Anggota DPRD Manggarai dari Fraksi Demokrat, Lexy Armanjaya, dalam pandangan fraksi yang diterima VoxNtt.com, Rabu, 19 November 2025, menilai sektor retribusi sampah di Dinas Lingkungan Hidup Daerah (DLHD) memiliki peluang pendapatan yang jauh lebih besar dari target pemerintah saat ini.
“Mendorong optimalisasi pendapatan asli daerah melalui beberapa sektor yakni Dinas Lingkungan Hidup Daerah (DLHD) pada dinas ini, daerah memiliki peluang untuk menerima pendapatan lebih dari yang ditargetkan oleh pemerintah,” ucap Lexy.
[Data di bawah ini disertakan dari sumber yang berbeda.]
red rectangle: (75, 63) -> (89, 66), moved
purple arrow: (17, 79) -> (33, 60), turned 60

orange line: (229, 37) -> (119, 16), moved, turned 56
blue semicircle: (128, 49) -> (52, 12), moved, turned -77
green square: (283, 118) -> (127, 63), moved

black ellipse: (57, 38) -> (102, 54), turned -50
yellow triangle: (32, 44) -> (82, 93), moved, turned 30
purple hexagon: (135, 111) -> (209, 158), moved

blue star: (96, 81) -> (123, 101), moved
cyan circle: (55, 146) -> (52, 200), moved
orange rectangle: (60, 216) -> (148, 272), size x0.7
Ia menjelaskan, dalam dokumen Kebijakan Umum Anggaran (KUA) dan Prioritas Plafon Anggaran Sementara (PPAS) 2026, pemerintah hanya menargetkan 2.000 rumah tangga sebagai sasaran retribusi sampah. Padahal, jumlah rumah tangga di Kecamatan Langke Rembong dan Kecamatan Reok yang berpotensi menjadi objek retribusi jauh lebih besar.
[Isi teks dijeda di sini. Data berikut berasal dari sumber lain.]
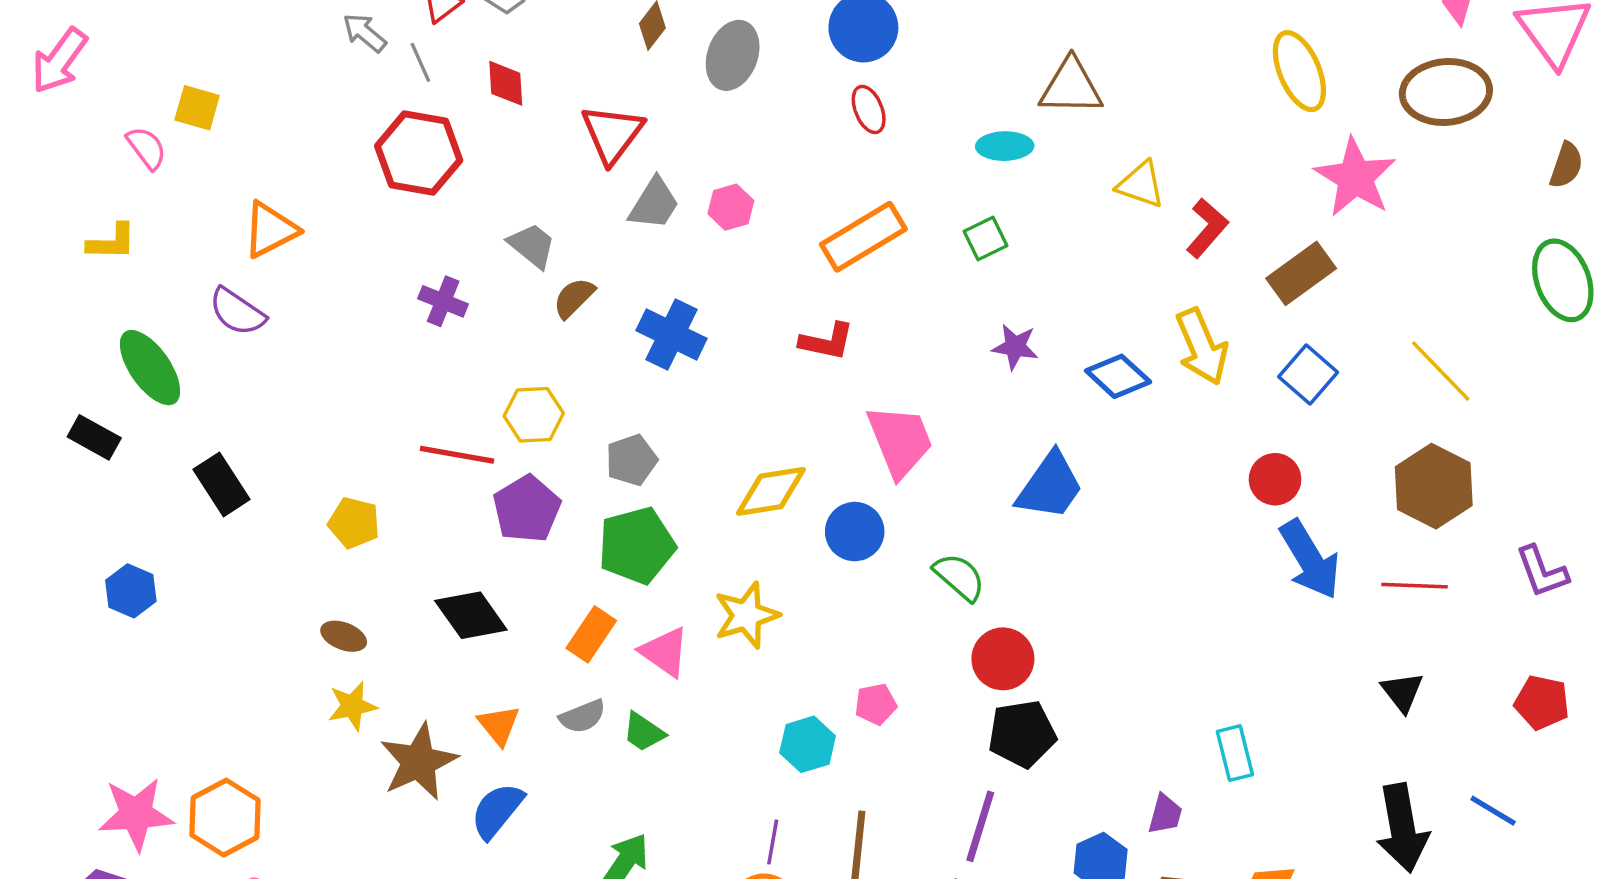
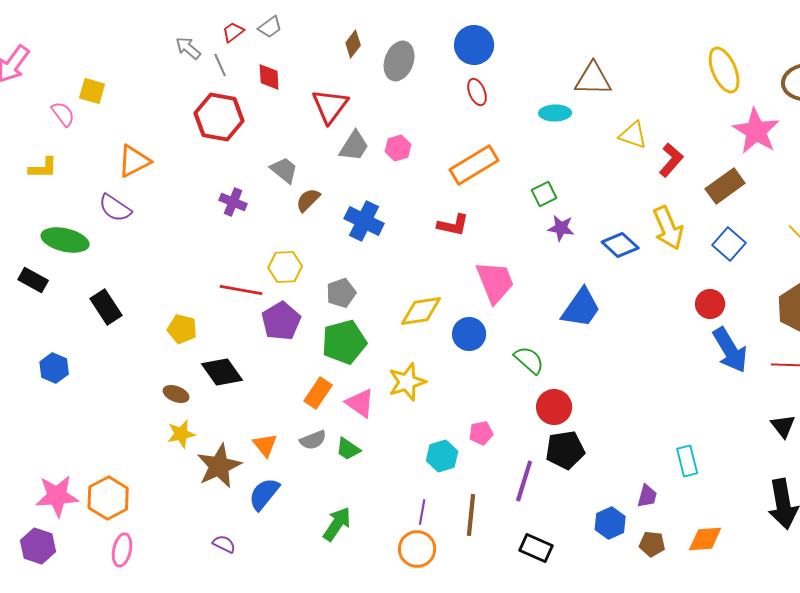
green square: (985, 239) -> (544, 194), moved
green ellipse: (150, 368) -> (65, 240), turned -42
black diamond: (471, 615) -> (222, 372), moved
purple line: (980, 826) -> (524, 481), moved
Karena itu, Fraksi Demokrat mendorong DLHD menaikkan target menjadi 25.000 rumah tangga.
“Dengan begitu target PAD akan meningkat menjadi Rp100.000.000 per bulan dan Rp1.200.000.000 per tahun. Dengan asumsi Rp4000 per rumah tangga,” jelasnya.
Selain retribusi sampah, Fraksi Demokrat juga meminta pemerintah daerah menyampaikan data pengelolaan Gedung Manggarai Convention Center (MCC) secara transparan. Gedung tersebut dinilai memiliki potensi signifikan untuk meningkatkan PAD.
“Kami ingin mengetahui seberapa besar kontribusi Gedung MCC terhadap PAD. Ini akan menjadi dasar bagaimana pengelolaan gedung ini dapat dioptimalkan untuk menunjang pendapatan daerah,” kata Lexy.
Dalam pandangan fraksi tersebut, Lexy juga menyoroti keterbatasan anggaran daerah untuk pembangunan infrastruktur dasar seperti jalan, air bersih, pendidikan, dan kesehatan.
Ia mempertanyakan langkah pemerintah daerah dalam menutupi gap pembiayaan tersebut.
“Kalau pelaksanaan program lintas perangkat daerah belum optimal, apa yang mau diharapkan,” tanya Lexy.
“Menurut Fraksi Demokrat ini yang menjadi penyebab terhambatnya sektor pelayanan publik di Kabupaten Manggarai,” tutupnya.